[SUPPLIED INFORMATION — start]
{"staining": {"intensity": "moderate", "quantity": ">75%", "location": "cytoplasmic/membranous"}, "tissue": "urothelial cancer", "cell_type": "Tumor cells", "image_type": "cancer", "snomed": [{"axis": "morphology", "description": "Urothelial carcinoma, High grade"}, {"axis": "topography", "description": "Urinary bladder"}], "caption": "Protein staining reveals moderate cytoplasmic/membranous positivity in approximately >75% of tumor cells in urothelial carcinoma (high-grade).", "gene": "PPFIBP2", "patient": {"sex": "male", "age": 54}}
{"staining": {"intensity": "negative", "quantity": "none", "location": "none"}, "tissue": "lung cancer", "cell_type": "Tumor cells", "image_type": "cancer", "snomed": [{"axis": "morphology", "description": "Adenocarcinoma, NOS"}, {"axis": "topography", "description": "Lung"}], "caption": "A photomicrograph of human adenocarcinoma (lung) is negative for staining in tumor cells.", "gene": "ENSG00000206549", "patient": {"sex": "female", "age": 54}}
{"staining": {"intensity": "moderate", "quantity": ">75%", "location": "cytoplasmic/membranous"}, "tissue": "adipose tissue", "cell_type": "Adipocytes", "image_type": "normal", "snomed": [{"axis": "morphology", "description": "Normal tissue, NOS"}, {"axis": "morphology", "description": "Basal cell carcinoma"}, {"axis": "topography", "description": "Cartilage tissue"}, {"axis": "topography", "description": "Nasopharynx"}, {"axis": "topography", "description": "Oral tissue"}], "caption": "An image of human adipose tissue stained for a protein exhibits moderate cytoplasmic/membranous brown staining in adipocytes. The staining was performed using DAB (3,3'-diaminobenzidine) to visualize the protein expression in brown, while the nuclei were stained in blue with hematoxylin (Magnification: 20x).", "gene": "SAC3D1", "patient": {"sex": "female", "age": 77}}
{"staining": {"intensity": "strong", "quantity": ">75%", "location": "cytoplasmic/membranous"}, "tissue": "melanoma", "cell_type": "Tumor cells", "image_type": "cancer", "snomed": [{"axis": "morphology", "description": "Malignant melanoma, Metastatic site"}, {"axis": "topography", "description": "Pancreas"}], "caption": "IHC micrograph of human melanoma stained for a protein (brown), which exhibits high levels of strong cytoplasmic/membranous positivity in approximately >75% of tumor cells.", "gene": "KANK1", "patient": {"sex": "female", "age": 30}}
[SUPPLIED INFORMATION — finish]
**ABOUT THIS EXERCISE**
Where a line in the material contains "cells", copy that line.

**WRITTEN SOLUTION**
{"staining": {"intensity": "moderate", "quantity": ">75%", "location": "cytoplasmic/membranous"}, "tissue": "urothelial cancer", "cell_type": "Tumor cells", "image_type": "cancer", "snomed": [{"axis": "morphology", "description": "Urothelial carcinoma, High grade"}, {"axis": "topography", "description": "Urinary bladder"}], "caption": "Protein staining reveals moderate cytoplasmic/membranous positivity in approximately >75% of tumor cells in urothelial carcinoma (high-grade).", "gene": "PPFIBP2", "patient": {"sex": "male", "age": 54}}
{"staining": {"intensity": "negative", "quantity": "none", "location": "none"}, "tissue": "lung cancer", "cell_type": "Tumor cells", "image_type": "cancer", "snomed": [{"axis": "morphology", "description": "Adenocarcinoma, NOS"}, {"axis": "topography", "description": "Lung"}], "caption": "A photomicrograph of human adenocarcinoma (lung) is negative for staining in tumor cells.", "gene": "ENSG00000206549", "patient": {"sex": "female", "age": 54}}
{"staining": {"intensity": "strong", "quantity": ">75%", "location": "cytoplasmic/membranous"}, "tissue": "melanoma", "cell_type": "Tumor cells", "image_type": "cancer", "snomed": [{"axis": "morphology", "description": "Malignant melanoma, Metastatic site"}, {"axis": "topography", "description": "Pancreas"}], "caption": "IHC micrograph of human melanoma stained for a protein (brown), which exhibits high levels of strong cytoplasmic/membranous positivity in approximately >75% of tumor cells.", "gene": "KANK1", "patient": {"sex": "female", "age": 30}}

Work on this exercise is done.